## Exercise instructions
Among the records below, how many lines contain "Granada"? State the number and nothing more.

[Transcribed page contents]
------------------------------------------------------------

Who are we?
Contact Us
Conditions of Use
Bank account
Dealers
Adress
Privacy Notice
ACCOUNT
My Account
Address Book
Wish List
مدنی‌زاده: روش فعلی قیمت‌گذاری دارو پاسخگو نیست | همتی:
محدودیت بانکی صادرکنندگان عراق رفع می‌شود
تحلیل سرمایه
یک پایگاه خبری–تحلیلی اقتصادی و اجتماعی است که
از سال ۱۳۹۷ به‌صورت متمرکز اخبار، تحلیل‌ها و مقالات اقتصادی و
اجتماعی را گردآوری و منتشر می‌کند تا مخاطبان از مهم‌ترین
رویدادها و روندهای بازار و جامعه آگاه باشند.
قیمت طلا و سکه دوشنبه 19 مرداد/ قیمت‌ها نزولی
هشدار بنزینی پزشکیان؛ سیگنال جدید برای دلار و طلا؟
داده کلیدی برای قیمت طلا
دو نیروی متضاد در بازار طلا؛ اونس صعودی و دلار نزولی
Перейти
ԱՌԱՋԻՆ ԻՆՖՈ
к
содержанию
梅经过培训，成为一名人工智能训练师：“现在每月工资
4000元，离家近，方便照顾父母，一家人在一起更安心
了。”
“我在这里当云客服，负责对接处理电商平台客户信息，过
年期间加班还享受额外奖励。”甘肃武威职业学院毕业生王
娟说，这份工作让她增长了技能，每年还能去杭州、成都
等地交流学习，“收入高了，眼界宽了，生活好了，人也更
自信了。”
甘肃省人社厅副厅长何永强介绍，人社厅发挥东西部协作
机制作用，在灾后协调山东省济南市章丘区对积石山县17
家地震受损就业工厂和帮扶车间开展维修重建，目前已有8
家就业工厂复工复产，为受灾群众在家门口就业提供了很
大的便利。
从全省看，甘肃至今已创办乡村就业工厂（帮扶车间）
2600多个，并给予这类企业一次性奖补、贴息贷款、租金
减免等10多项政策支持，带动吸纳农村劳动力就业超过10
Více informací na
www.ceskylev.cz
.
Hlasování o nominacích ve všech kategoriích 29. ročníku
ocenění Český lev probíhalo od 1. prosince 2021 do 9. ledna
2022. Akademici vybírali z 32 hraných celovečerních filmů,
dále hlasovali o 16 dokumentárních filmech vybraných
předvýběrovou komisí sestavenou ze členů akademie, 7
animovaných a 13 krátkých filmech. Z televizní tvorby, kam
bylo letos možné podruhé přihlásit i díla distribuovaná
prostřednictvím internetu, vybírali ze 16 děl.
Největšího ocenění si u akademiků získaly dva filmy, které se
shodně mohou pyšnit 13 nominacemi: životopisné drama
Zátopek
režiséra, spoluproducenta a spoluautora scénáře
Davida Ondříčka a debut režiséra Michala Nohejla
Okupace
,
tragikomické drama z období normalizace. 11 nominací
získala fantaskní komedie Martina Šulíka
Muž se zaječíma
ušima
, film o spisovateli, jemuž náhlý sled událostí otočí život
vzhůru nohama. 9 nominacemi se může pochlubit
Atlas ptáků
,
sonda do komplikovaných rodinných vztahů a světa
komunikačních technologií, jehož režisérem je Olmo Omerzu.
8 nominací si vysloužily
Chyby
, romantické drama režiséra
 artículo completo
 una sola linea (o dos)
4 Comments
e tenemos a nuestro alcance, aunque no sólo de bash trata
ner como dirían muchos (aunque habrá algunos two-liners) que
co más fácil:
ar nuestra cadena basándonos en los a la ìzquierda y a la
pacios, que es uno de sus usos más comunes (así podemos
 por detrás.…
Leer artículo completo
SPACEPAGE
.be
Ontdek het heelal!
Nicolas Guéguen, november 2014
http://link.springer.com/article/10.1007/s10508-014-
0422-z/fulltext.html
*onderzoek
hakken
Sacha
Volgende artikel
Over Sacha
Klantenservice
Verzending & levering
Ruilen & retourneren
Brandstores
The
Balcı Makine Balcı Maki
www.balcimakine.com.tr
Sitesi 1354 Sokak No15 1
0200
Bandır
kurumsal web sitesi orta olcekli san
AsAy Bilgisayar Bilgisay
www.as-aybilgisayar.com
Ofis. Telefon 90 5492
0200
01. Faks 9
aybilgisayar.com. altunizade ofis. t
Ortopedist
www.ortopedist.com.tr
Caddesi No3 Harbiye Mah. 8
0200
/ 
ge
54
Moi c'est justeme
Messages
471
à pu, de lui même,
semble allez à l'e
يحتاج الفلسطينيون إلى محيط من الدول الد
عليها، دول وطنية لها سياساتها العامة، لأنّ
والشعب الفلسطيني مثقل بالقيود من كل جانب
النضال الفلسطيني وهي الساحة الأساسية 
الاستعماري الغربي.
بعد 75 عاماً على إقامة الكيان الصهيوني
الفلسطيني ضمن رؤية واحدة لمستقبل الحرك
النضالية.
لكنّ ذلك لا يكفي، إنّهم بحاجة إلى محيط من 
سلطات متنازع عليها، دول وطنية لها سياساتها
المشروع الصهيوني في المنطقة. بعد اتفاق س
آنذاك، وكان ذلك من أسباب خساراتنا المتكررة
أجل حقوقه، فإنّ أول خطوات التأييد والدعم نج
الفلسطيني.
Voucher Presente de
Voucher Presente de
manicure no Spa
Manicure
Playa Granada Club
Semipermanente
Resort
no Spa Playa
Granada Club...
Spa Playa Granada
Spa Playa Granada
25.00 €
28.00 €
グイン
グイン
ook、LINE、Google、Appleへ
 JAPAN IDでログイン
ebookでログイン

------------------------------------------------------------

## Completed task
4